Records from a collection
[Start of Attachment]

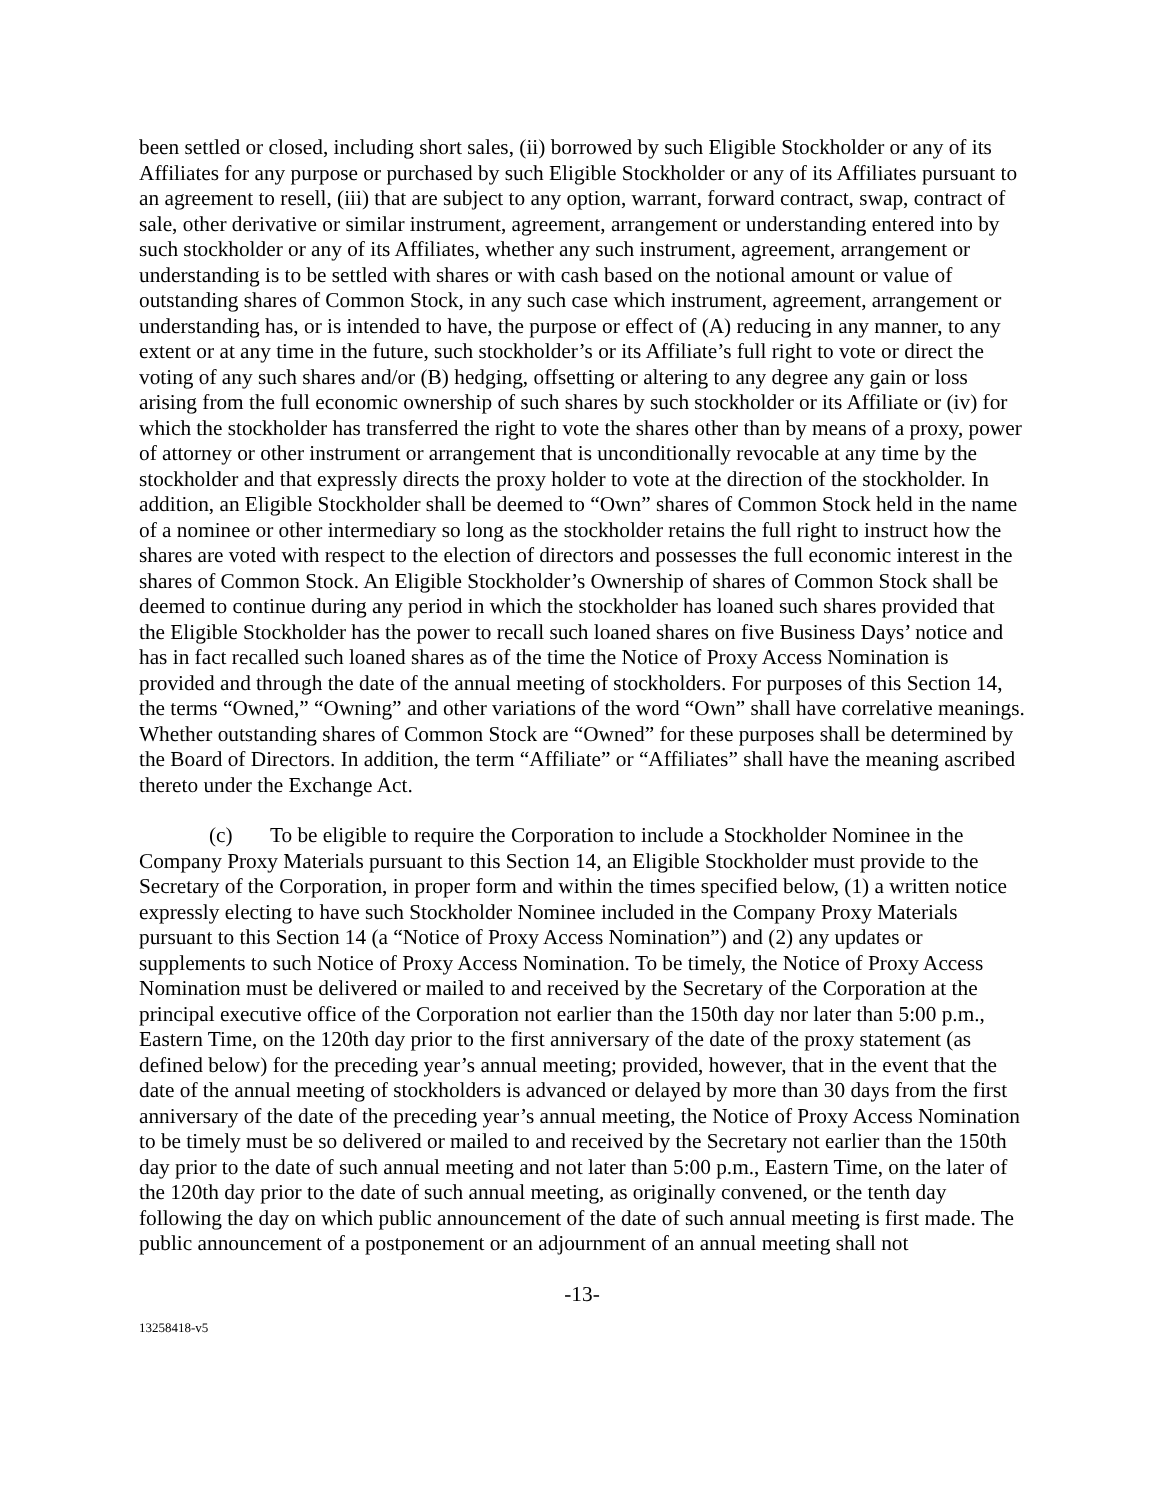been settled or closed, including short sales, (ii) borrowed by such Eligible Stockholder or any of its Affiliates for any purpose or purchased by such Eligible Stockholder or any of its Affiliates pursuant to an agreement to resell, (iii) that are subject to any option, warrant, forward contract, swap, contract of sale, other derivative or similar instrument, agreement, arrangement or understanding entered into by such stockholder or any of its Affiliates, whether any such instrument, agreement, arrangement or understanding is to be settled with shares or with cash based on the notional amount or value of outstanding shares of Common Stock, in any such case which instrument, agreement, arrangement or understanding has, or is intended to have, the purpose or effect of (A) reducing in any manner, to any extent or at any time in the future, such stockholder’s or its Affiliate’s full right to vote or direct the voting of any such shares and/or (B) hedging, offsetting or altering to any degree any gain or loss arising from the full economic ownership of such shares by such stockholder or its Affiliate or (iv) for which the stockholder has transferred the right to vote the shares other than by means of a proxy, power of attorney or other instrument or arrangement that is unconditionally revocable at any time by the stockholder and that expressly directs the proxy holder to vote at the direction of the stockholder. In addition, an Eligible Stockholder shall be deemed to “Own” shares of Common Stock held in the name of a nominee or other intermediary so long as the stockholder retains the full right to instruct how the shares are voted with respect to the election of directors and possesses the full economic interest in the shares of Common Stock. An Eligible Stockholder’s Ownership of shares of Common Stock shall be deemed to continue during any period in which the stockholder has loaned such shares provided that the Eligible Stockholder has the power to recall such loaned shares on five Business Days’ notice and has in fact recalled such loaned shares as of the time the Notice of Proxy Access Nomination is provided and through the date of the annual meeting of stockholders. For purposes of this Section 14, the terms “Owned,” “Owning” and other variations of the word “Own” shall have correlative meanings. Whether outstanding shares of Common Stock are “Owned” for these purposes shall be determined by the Board of Directors. In addition, the term “Affiliate” or “Affiliates” shall have the meaning ascribed thereto under the Exchange Act.
(c) To be eligible to require the Corporation to include a Stockholder Nominee in the Company Proxy Materials pursuant to this Section 14, an Eligible Stockholder must provide to the Secretary of the Corporation, in proper form and within the times specified below, (1) a written notice expressly electing to have such Stockholder Nominee included in the Company Proxy Materials pursuant to this Section 14 (a “Notice of Proxy Access Nomination”) and (2) any updates or supplements to such Notice of Proxy Access Nomination. To be timely, the Notice of Proxy Access Nomination must be delivered or mailed to and received by the Secretary of the Corporation at the principal executive office of the Corporation not earlier than the 150th day nor later than 5:00 p.m., Eastern Time, on the 120th day prior to the first anniversary of the date of the proxy statement (as defined below) for the preceding year’s annual meeting; provided, however, that in the event that the date of the annual meeting of stockholders is advanced or delayed by more than 30 days from the first anniversary of the date of the preceding year’s annual meeting, the Notice of Proxy Access Nomination to be timely must be so delivered or mailed to and received by the Secretary not earlier than the 150th day prior to the date of such annual meeting and not later than 5:00 p.m., Eastern Time, on the later of the 120th day prior to the date of such annual meeting, as originally convened, or the tenth day following the day on which public announcement of the date of such annual meeting is first made. The public announcement of a postponement or an adjournment of an annual meeting shall not
-13-
13258418-v5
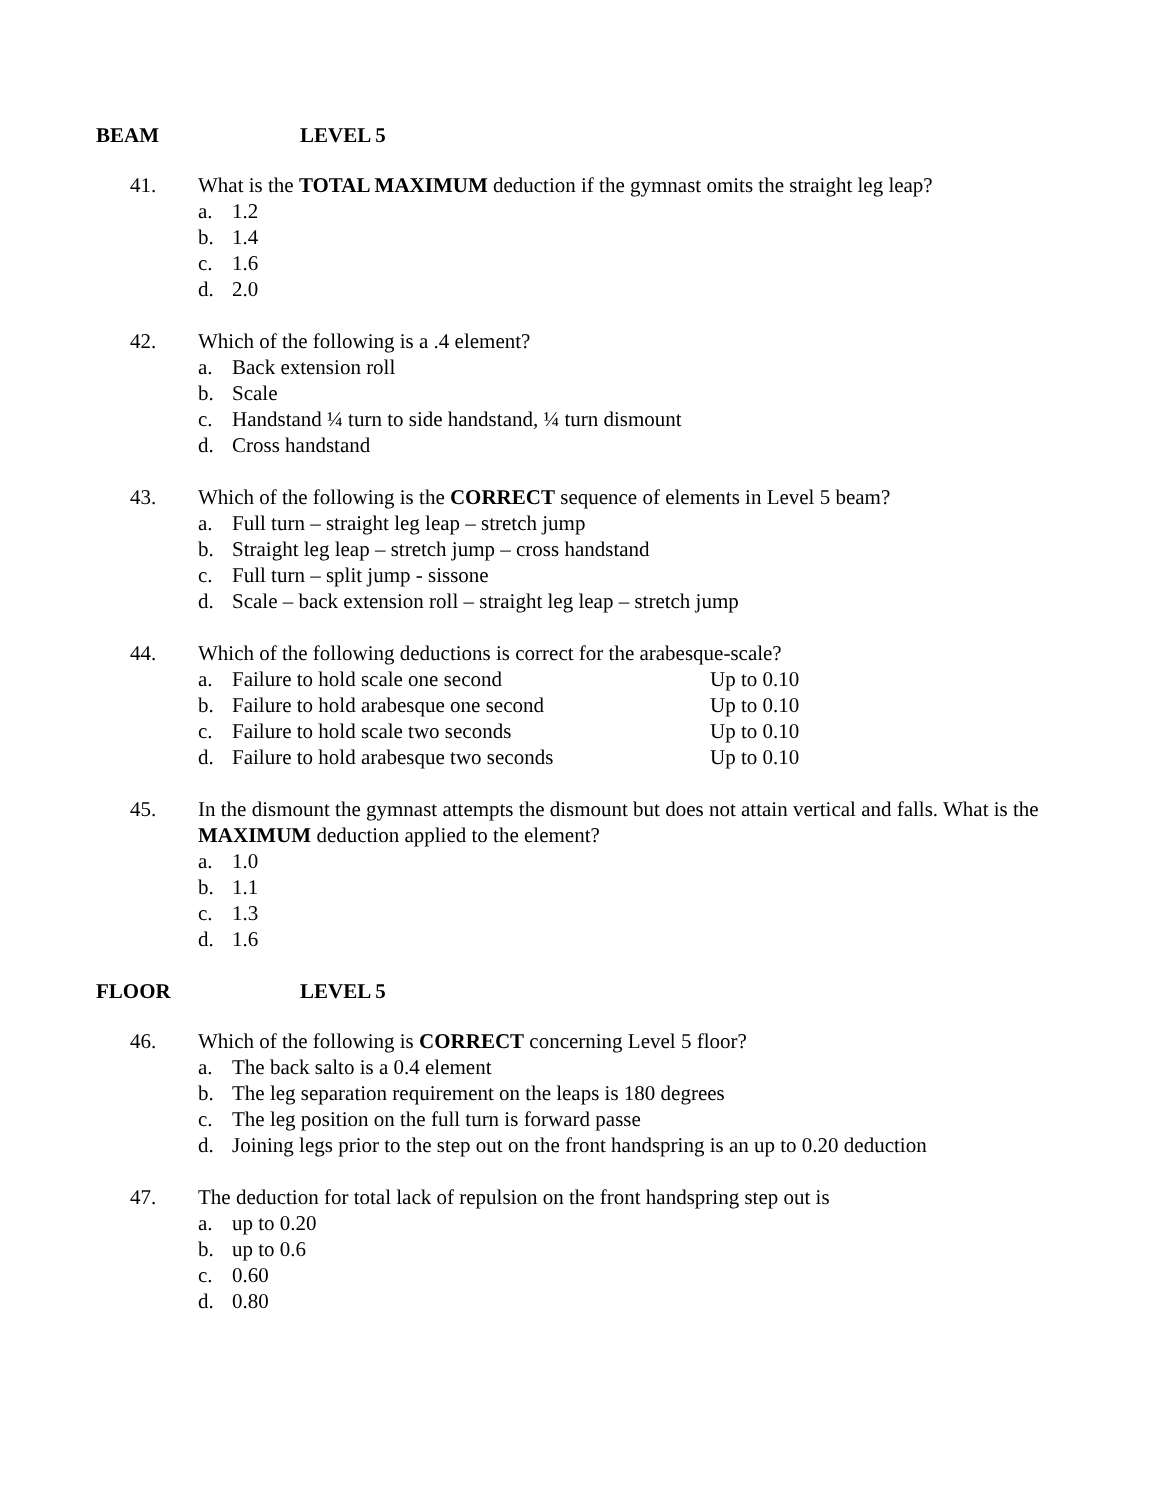BEAM LEVEL 5
41. What is the TOTAL MAXIMUM deduction if the gymnast omits the straight leg leap?
a. 1.2
b. 1.4
c. 1.6
d. 2.0
42. Which of the following is a .4 element?
a. Back extension roll
b. Scale
c. Handstand ¼ turn to side handstand, ¼ turn dismount
d. Cross handstand
43. Which of the following is the CORRECT sequence of elements in Level 5 beam?
a. Full turn – straight leg leap – stretch jump
b. Straight leg leap – stretch jump – cross handstand
c. Full turn – split jump - sissone
d. Scale – back extension roll – straight leg leap – stretch jump
44. Which of the following deductions is correct for the arabesque-scale?
a. Failure to hold scale one second Up to 0.10
b. Failure to hold arabesque one second Up to 0.10
c. Failure to hold scale two seconds Up to 0.10
d. Failure to hold arabesque two seconds Up to 0.10
45. In the dismount the gymnast attempts the dismount but does not attain vertical and falls. What is the MAXIMUM deduction applied to the element?
a. 1.0
b. 1.1
c. 1.3
d. 1.6
FLOOR LEVEL 5
46. Which of the following is CORRECT concerning Level 5 floor?
a. The back salto is a 0.4 element
b. The leg separation requirement on the leaps is 180 degrees
c. The leg position on the full turn is forward passe
d. Joining legs prior to the step out on the front handspring is an up to 0.20 deduction
47. The deduction for total lack of repulsion on the front handspring step out is
a. up to 0.20
b. up to 0.6
c. 0.60
d. 0.80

[End of Attachment]

# YOUR GOAL
The stretch of entries above that starts with the line containing "44. Which of" and goes on through the line containing "c. Failure to" is to be transcribed exactly, and no other line is to be transcribed.

# TASK OUTPUT
44. Which of the following deductions is correct for the arabesque-scale?
a. Failure to hold scale one second Up to 0.10
b. Failure to hold arabesque one second Up to 0.10
c. Failure to hold scale two seconds Up to 0.10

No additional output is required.